▶ [Brief 1]:
Transcribe the forum thread from "WellWhoKnew thanks for" to "are dealing with.".
▶ [Brief 2]:
Repeat the rows word for word, from the start of the collected data through the line with "в нас нічого ...". Leave out the pictures.

▶ [Document passage]:
....
I have read your previous thread and am so glad you have decided to leave. I am however worried what he is going to be like when you tell him you want a divorce. You have described him as 'ruthless' ( in work) so you need to be prepared for him to play dirty. You need a shit hot solicitor! Get every single piece of financial paperwork you need and hide it somewhere. You will need to be strong to get away from him but you can do it!

adorably2014 · 23/09/2014 10:55

Thanks so much for your replies.

I will have a look at the book.
Yes I think he will play dirty - or he will go on a charm offensive initially. This is what happened in July when I started speaking out. He was Mr Nice and then 3 weeks later he showed me I was his plaything again. That's why I decided I needed to go. But if he sees I mean to leave yes he will use all sorts of tactics I imagine.

WellWhoKnew thanks for the efficient summary. I've skimmed your thread and wow it's crazy the lengths he is prepared to go. This
I think if there is no solicitor I would come out with nothing. Yes the solicitor I saw said I needed things with my name on.
Sounds that I need to detach detach and detach even more. I think I need to tell the solicitor though so they have an idea who/what they are dealing with.
Will try to cut and paste from my other Mumsnet thread and add what happened in the summer so I can just show people instead of having to go through the same again and again. I will ask the WA lady this week. It's my first face to face meeting with them.
Thank you all.

OP posts:
Scarletohello · 23/09/2014 15:07

Did something else happen after the showing the friend the video incident?
....
▶ [Collected data]:
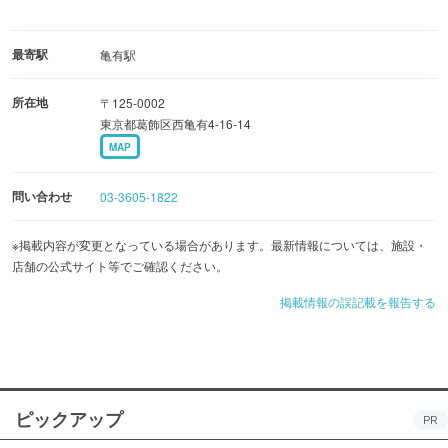
最寄駅
亀有駅
所在地
〒125-0002
東京都葛飾区西亀有4-16-14
MAP
問い合わせ
03-3605-1822
※掲載内容が変更となっている場合があります。最新情報については、施設・
店舗の公式サイト等でご確認ください。
掲載情報の誤記載を報告する
ピックアップ
PR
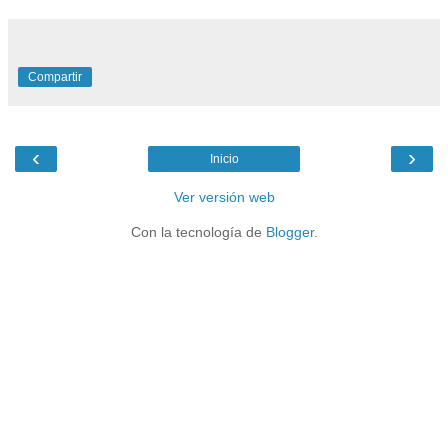
Compartir
‹
›
Inicio
Ver versión web
Con la tecnología de
Blogger
.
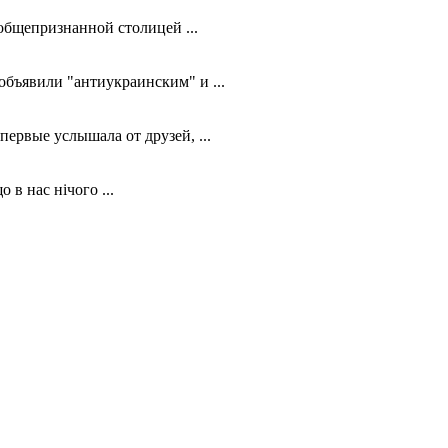
общепризнанной столицей ...
объявили "антиукраинским" и ...
ервые услышала от друзей, ...
 в нас нічого ...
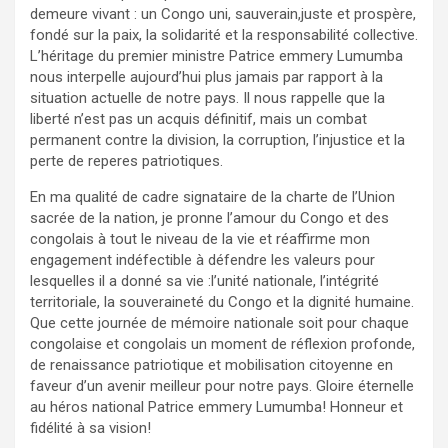
demeure vivant : un Congo uni, sauverain,juste et prospère,
fondé sur la paix, la solidarité et la responsabilité collective.
L’héritage du premier ministre Patrice emmery Lumumba
nous interpelle aujourd’hui plus jamais par rapport à la
situation actuelle de notre pays. Il nous rappelle que la
liberté n’est pas un acquis définitif, mais un combat
permanent contre la division, la corruption, l’injustice et la
perte de reperes patriotiques.
En ma qualité de cadre signataire de la charte de l’Union
sacrée de la nation, je pronne l’amour du Congo et des
congolais à tout le niveau de la vie et réaffirme mon
engagement indéfectible à défendre les valeurs pour
lesquelles il a donné sa vie :l’unité nationale, l’intégrité
territoriale, la souveraineté du Congo et la dignité humaine.
Que cette journée de mémoire nationale soit pour chaque
congolaise et congolais un moment de réflexion profonde,
de renaissance patriotique et mobilisation citoyenne en
faveur d’un avenir meilleur pour notre pays. Gloire éternelle
au héros national Patrice emmery Lumumba! Honneur et
fidélité à sa vision!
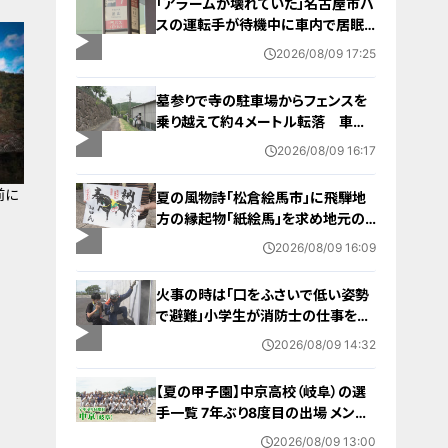
「アラームが壊れていた」名古屋市バ
スの運転手が待機中に車内で居眠
り 47分遅れで運行 金山～妙見
2026/08/09 17:25
町
墓参りで寺の駐車場からフェンスを
乗り越えて約４メートル転落 車に
乗っていた家族３人けが 岐阜・山
2026/08/09 16:17
県市
前に
夏の風物詩「松倉絵馬市」に飛騨地
方の縁起物「紙絵馬」を求め地元の
人や観光客が訪れる 幸せが駆け込
2026/08/09 16:09
むように
火事の時は「口をふさいで低い姿勢
で避難」小学生が消防士の仕事を体
験 三重・津市
2026/08/09 14:32
【夏の甲子園】中京高校（岐阜）の選
手一覧 7年ぶり8度目の出場 メンバ
ー・出身中学・特徴は？高校野球
2026/08/09 13:00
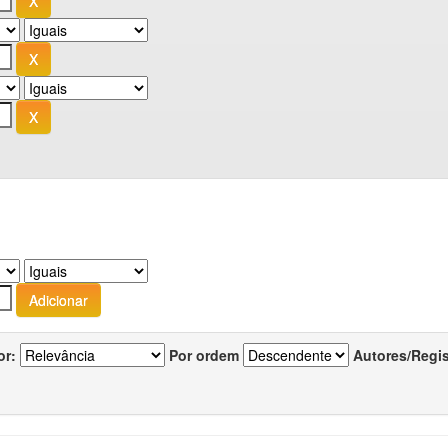
or:
Por ordem
Autores/Regi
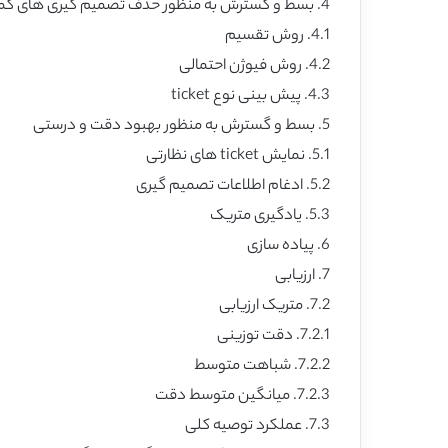
4. بسط و گسترش به منظور حذف تصمیم گیری های گمراه کننده
4.1. روش تقسیم
4.2. روش فیوژن احتمالی
4.3. پیش بینی نوع ticket
5. بسط و گسترش به منظور بهبود دقت و درستی
5.1. نمایش ticket های نظارتی
5.2. ادغام اطلاعات تصمیم گیری
5.3. یادگیری متریک
6. پیاده سازی
7. ارزیابی
7.2. متریک ارزیابی
7.2.1. دقت توزینی
7.2.2. شباهت متوسط
7.2.3. میانگین متوسط دقت
7.3. عملکرد توصیه کلی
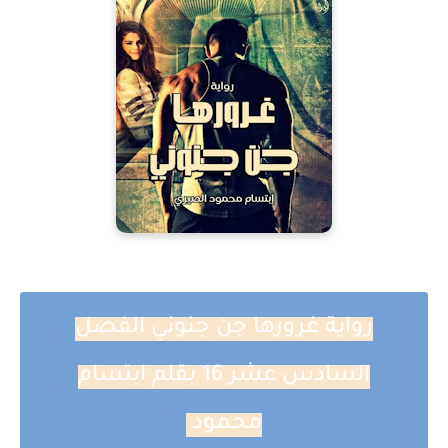
رواية غرورها جن جنوني الفصل
السادس عشر 16 بقلم ابتسام
محمود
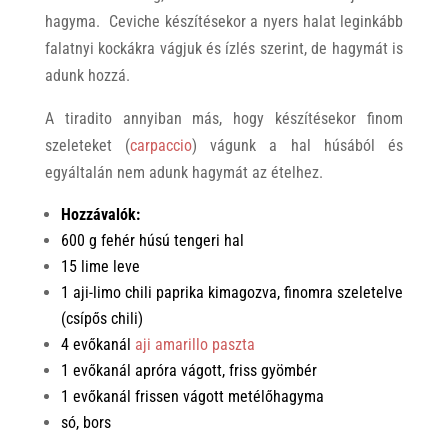
hagyma. Ceviche készítésekor a nyers halat leginkább
falatnyi kockákra vágjuk és ízlés szerint, de hagymát is
adunk hozzá.
A tiradito annyiban más, hogy készítésekor finom
szeleteket (
carpaccio
) vágunk a hal húsából és
egyáltalán nem adunk hagymát az ételhez.
Hozzávalók:
600 g fehér húsú tengeri hal
15 lime leve
1 aji-limo chili paprika kimagozva, finomra szeletelve
(csípős chili)
4 evőkanál
aji amarillo paszta
1 evőkanál apróra vágott, friss gyömbér
1 evőkanál frissen vágott metélőhagyma
só, bors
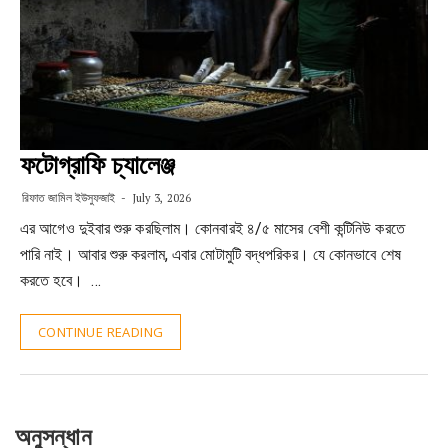
ফটোগ্রাফি চ্যালেঞ্জ
রিফাত জামিল ইউসুফজাই
July 3, 2026
এর আগেও দুইবার শুরু করছিলাম। কোনবারই ৪/৫ মাসের বেশী কন্টিনিউ করতে
পারি নাই। আবার শুরু করলাম, এবার মোটামুটি বদ্ধপরিকর। যে কোনভাবে শেষ
করতে হবে। …
CONTINUE READING
অনুসন্ধান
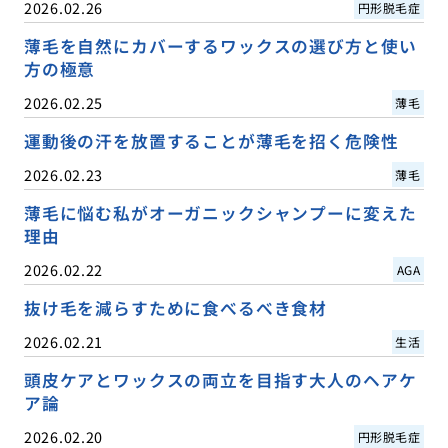
2026.02.26
円形脱毛症
薄毛を自然にカバーするワックスの選び方と使い
方の極意
2026.02.25
薄毛
運動後の汗を放置することが薄毛を招く危険性
2026.02.23
薄毛
薄毛に悩む私がオーガニックシャンプーに変えた
理由
2026.02.22
AGA
抜け毛を減らすために食べるべき食材
2026.02.21
生活
頭皮ケアとワックスの両立を目指す大人のヘアケ
ア論
2026.02.20
円形脱毛症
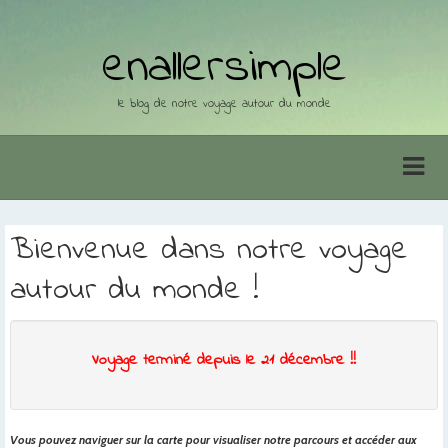
enallersimple
le blog de notre voyage autour du monde
Bienvenue dans notre voyage
autour du monde !
Voyage terminé depuis le 21 décembre !!
Vous pouvez naviguer sur la carte pour visualiser notre parcours et accéder aux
....
▶ [Exercise solution 1]:
WellWhoKnew thanks for the efficient summary. I've skimmed your thread and wow it's crazy the lengths he is prepared to go. This
I think if there is no solicitor I would come out with nothing. Yes the solicitor I saw said I needed things with my name on.
Sounds that I need to detach detach and detach even more. I think I need to tell the solicitor though so they have an idea who/what they are dealing with.

▶ [Exercise solution 2]:
最寄駅
亀有駅
所在地
〒125-0002
東京都葛飾区西亀有4-16-14
MAP
問い合わせ
03-3605-1822
※掲載内容が変更となっている場合があります。最新情報については、施設・
店舗の公式サイト等でご確認ください。
掲載情報の誤記載を報告する
ピックアップ
PR
Compartir
‹
›
Inicio
Ver versión web
Con la tecnología de
Blogger
.
общепризнанной столицей ...
объявили "антиукраинским" и ...
ервые услышала от друзей, ...
 в нас нічого ...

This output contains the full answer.